Diagnosing Polymyalgia Rheumatica
What is polymyalgia rheumatica?
Polymyalgia rheumatica is an inflammatory condition that affects large muscle groups. It causes muscle pain and stiffness, especially in the shoulders and hips. Approximately 15% of individuals with polymyalgia rheumatica also have giant cell arteritis (aka, temporal arteritis, a serious inflammatory condition that damages the arteries). Fifty percent of people diagnosed with giant cell arteritis also have polymyalgia rheumatica.
While one specific test cannot definitively diagnose polymyalgia rheumatica, several tests can be used to identify inflammation due to polymyalgia rheumatica while also
eliminating the possibility of other similar conditions.
The diagnostic process typically begins with a thorough medical history and physical exam. During the physical exam, the neck, arms and legs are checked for range of motion. Any swelling in the small joints of the hands and feet are also noted, which may indicate a diagnosis of rheumatoid arthritis rather than polymyalgia rheumatica.
Based on the information from the physical exam and medical history, one or more of the following tests may be ordered:
- Erythrocyte sedimentation rate (ESR or sed rate)
An ESR blood test measures inflammation levels in the body. An abnormally high rate may suggest polymyalgia rheumatica.

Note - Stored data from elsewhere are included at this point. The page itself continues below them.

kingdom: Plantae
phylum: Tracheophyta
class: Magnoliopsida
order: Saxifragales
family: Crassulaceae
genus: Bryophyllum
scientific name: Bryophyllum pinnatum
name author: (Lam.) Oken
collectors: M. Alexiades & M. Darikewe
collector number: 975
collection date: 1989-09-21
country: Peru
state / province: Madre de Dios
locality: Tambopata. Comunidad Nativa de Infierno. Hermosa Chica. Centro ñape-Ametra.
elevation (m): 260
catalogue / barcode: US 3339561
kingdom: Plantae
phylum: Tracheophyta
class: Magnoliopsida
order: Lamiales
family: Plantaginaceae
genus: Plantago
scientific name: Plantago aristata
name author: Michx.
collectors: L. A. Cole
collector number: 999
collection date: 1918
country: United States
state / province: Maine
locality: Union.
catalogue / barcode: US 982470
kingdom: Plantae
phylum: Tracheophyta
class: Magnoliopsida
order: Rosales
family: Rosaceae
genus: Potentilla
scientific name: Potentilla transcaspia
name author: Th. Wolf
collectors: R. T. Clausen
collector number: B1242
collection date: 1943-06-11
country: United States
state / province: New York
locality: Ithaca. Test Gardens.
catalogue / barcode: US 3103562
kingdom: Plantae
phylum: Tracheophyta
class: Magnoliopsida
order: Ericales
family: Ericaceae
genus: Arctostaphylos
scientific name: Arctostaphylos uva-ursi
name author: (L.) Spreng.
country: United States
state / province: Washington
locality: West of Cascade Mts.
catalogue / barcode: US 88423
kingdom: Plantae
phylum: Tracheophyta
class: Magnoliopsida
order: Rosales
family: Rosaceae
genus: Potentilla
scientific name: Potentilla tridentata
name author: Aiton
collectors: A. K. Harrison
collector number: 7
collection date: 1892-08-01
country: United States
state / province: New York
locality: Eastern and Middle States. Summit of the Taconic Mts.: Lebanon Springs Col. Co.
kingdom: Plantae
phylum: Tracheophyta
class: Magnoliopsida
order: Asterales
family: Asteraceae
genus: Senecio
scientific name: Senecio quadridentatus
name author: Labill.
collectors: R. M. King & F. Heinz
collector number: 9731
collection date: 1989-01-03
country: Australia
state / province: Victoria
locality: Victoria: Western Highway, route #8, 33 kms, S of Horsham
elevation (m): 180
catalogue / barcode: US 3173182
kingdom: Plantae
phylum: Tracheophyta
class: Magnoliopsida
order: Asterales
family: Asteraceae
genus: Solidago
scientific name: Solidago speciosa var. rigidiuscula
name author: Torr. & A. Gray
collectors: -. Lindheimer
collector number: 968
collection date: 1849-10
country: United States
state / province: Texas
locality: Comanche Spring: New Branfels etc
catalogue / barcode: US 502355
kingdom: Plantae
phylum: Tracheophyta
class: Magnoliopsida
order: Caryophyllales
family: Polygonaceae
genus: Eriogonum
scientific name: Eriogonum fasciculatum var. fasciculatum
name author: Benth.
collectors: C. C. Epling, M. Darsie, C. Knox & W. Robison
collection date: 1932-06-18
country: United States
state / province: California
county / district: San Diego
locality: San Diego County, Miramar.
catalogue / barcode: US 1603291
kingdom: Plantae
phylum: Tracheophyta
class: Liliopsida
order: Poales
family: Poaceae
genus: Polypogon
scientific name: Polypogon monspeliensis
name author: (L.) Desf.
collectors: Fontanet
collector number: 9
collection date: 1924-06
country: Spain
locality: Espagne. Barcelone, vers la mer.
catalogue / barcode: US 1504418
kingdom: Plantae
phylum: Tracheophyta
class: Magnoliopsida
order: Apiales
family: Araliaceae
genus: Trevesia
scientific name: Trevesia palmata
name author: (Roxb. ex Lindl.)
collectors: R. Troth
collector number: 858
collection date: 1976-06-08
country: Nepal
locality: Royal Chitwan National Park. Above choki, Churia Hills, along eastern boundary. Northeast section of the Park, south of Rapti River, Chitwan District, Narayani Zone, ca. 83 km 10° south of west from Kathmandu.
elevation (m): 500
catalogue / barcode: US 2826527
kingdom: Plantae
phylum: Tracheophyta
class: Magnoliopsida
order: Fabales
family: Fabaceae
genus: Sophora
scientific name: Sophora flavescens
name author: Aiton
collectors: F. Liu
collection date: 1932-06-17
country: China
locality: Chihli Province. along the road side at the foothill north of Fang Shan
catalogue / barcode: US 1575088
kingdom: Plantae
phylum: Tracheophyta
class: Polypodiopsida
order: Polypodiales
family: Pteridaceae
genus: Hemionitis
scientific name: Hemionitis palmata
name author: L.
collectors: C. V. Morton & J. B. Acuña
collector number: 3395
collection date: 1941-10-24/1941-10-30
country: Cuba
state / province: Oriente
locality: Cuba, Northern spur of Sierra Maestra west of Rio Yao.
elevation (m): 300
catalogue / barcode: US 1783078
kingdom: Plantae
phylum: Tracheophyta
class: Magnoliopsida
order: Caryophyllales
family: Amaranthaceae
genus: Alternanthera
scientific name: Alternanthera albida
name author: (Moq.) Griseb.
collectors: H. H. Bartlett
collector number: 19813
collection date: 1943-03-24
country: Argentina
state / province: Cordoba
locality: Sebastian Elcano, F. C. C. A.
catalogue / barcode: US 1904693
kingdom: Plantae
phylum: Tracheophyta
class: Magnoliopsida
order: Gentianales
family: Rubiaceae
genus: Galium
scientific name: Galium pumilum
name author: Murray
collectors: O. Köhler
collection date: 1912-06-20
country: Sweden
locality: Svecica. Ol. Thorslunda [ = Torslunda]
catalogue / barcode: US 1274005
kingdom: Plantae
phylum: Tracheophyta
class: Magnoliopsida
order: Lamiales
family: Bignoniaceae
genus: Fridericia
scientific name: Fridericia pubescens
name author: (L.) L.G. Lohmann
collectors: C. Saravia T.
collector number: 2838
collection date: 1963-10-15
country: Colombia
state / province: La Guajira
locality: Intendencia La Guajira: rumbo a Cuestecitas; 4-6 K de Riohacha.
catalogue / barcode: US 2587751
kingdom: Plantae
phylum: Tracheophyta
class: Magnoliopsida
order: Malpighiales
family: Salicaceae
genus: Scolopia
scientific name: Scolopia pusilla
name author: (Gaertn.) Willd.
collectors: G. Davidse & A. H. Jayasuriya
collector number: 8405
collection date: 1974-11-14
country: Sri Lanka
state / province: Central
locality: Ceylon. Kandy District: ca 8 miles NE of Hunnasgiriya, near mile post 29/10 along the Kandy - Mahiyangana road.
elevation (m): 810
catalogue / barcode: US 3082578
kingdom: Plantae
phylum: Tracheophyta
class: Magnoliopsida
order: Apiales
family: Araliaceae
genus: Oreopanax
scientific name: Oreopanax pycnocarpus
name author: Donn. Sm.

- C-reactive protein (CRP) level
A CRP blood test checks the levels of a certain protein in the body. High levels are another indicator of inflammation in the body.
Ultrasound technology may be used to check the soft tissues in and around the joints. Signs of inflammation may indicate a diagnosis of polymyalgia rheumatica.
- Magnetic resonance imaging (MRI)
An MRI may be ordered to eliminate the possibility of other health conditions that may be causing pain.
If giant cell arteritis, or temporal arteritis, is suspected in addition to polymyalgia rheumatica, a biopsy of an artery in the temple may be ordered. During this procedure, a local anesthetic is applied and a small sample of an artery is removed and studied for signs of inflammation. This test is only needed if symptoms such as headaches, scalp pain, jaw pain, or vision changes are present in addition to symptoms of polymyalgia rheumatica.